The comic was able to achieve widespread popularity and commercial success while also fighting against some of the Orientalist and stereotypical tropes of a Middle Eastern or Muslim character in American comics and media at-large.

Much of that success had to do with the team behind the character: G Willow Wilson, the original writer for the series, who is Muslim, and Sana Amanat, one of the creators who shared Khan's Muslim and Pakistani-American background.

After Wilson left the series, Saladin Ahmed, an award-winning Arab-American science fiction and comic book writer, took over to write for the series. And most recently, the series has been written by young adult author Samira Ahmed.

Now, as the comic book series awaits the release of its live-action debut for Disney+, the character faces its biggest test yet. Will it stay true to what made the comic so popular?

The show was written by Bisha K Ali, a British-Pakistani screenwriter and comedian, and was directed by Belgian-Moroccans Adil El Arbi and Bilall Fallah, who are best known for directing the third installment of the Bad Boys franchise with Will Smith and Martin Lawrence.

Questions over superhero powers 

The television series has already faced some serious concerns from fans after it was revealed that the superhero's powers would be changed.

In the comics, Khan gains her powers after being exposed to a cloud of Terrigen Mists, allowing the achievement of her superhuman powers. She then gains polymorphing abilities, or "embiggening" as she likes to call it (an ode to a joke made on the popular television show The Simpsons).

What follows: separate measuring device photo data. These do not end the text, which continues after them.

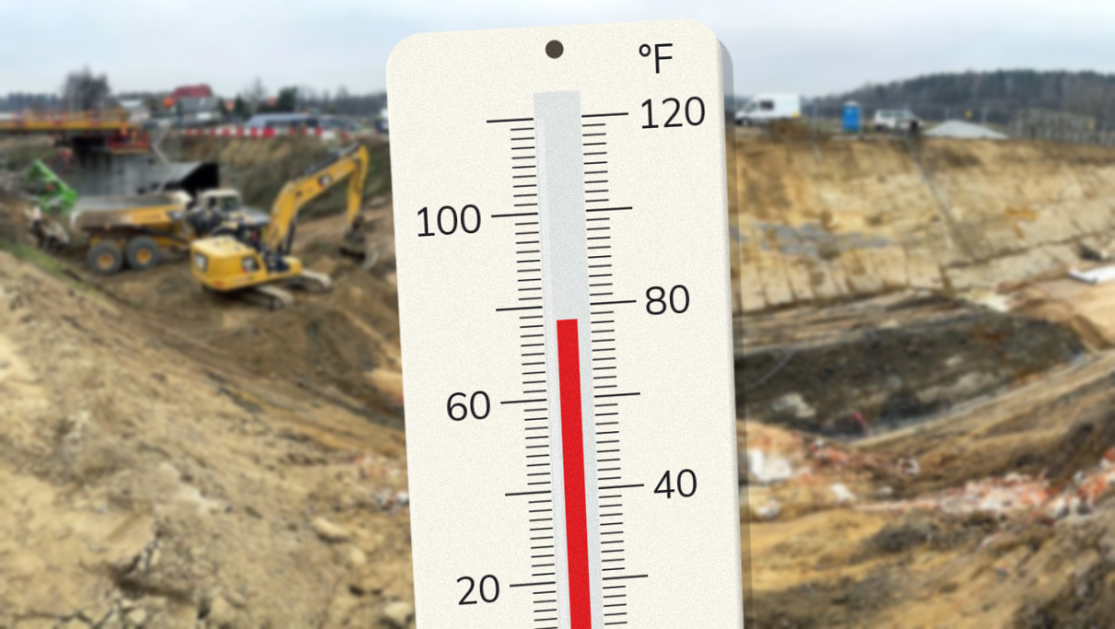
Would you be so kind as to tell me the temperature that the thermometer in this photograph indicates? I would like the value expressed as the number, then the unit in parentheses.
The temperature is 77 (°F)
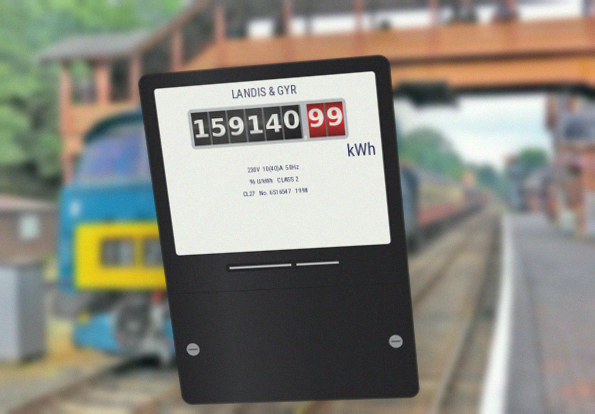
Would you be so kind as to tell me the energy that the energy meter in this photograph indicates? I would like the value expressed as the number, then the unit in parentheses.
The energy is 159140.99 (kWh)
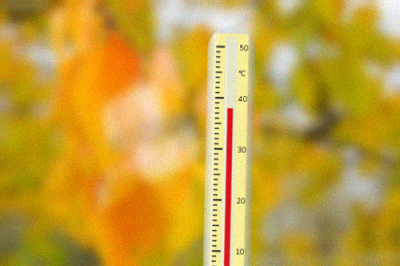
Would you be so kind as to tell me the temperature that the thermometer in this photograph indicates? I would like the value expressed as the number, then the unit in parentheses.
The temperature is 38 (°C)
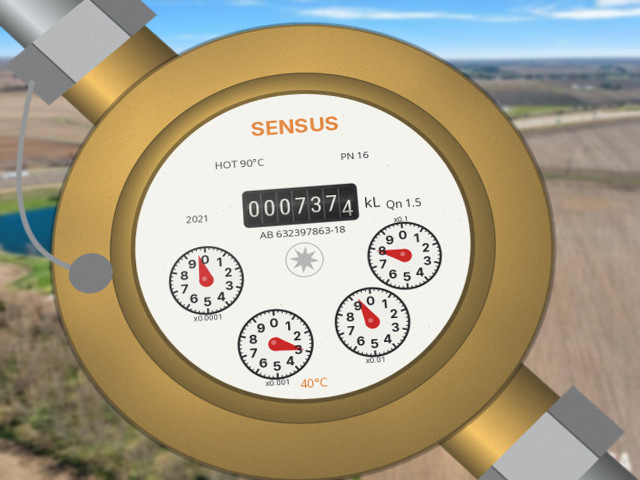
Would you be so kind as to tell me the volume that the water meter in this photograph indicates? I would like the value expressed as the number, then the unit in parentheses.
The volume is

She also has an accelerated healing power similar to that of Wolverine, another Marvel superhero.

However, in the trailer it appeared that her powers come rather from a bracelet she is shown to be wearing, which generates a purple energy around her fist.

Some social media users have speculated that the powers could be similar to that of Green Lantern, a DC Comics character who receives his abilities from a ring that allows him to conjure constructs.

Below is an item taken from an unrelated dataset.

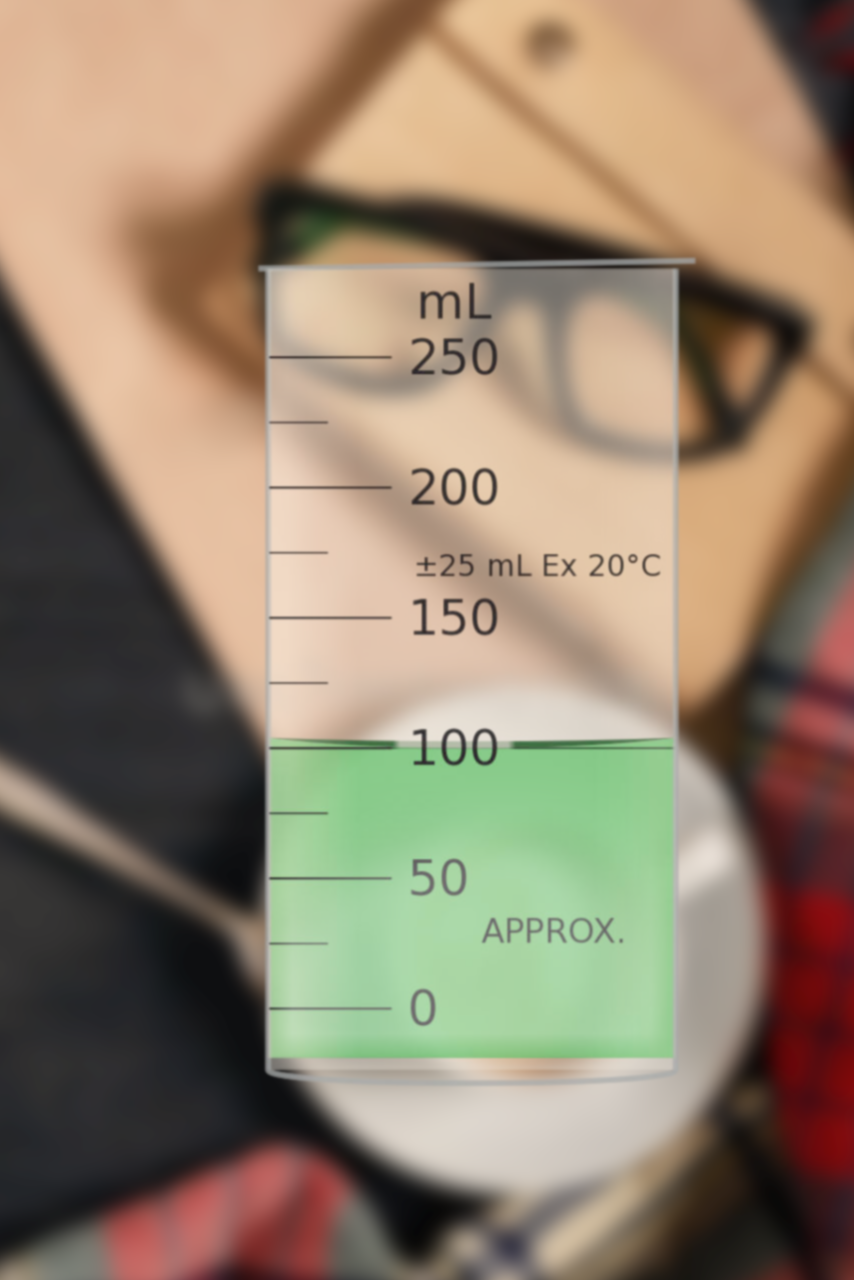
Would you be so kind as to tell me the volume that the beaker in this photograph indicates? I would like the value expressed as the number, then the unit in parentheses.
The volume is 100 (mL)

The change, if confirmed, would be a stark alteration to the origins of Khan's powers which creator G Willow Wilson used as a metaphor for the physical, emotional, and social changes a teenager goes through on their journey to adulthood.

Still, many fans are still waiting for the full series later this year before offering up judgements.

"My big worry about the Ms Marvel show (apart from the power change affecting the comics) is that if comic fans reject the show, Disney see it more as 'people aren't interested in a Muslim hero' rather than 'people aren't interested in Muslim heros being fundamentally altered," one social media user wrote, voicing their fears about how the show will be percieved.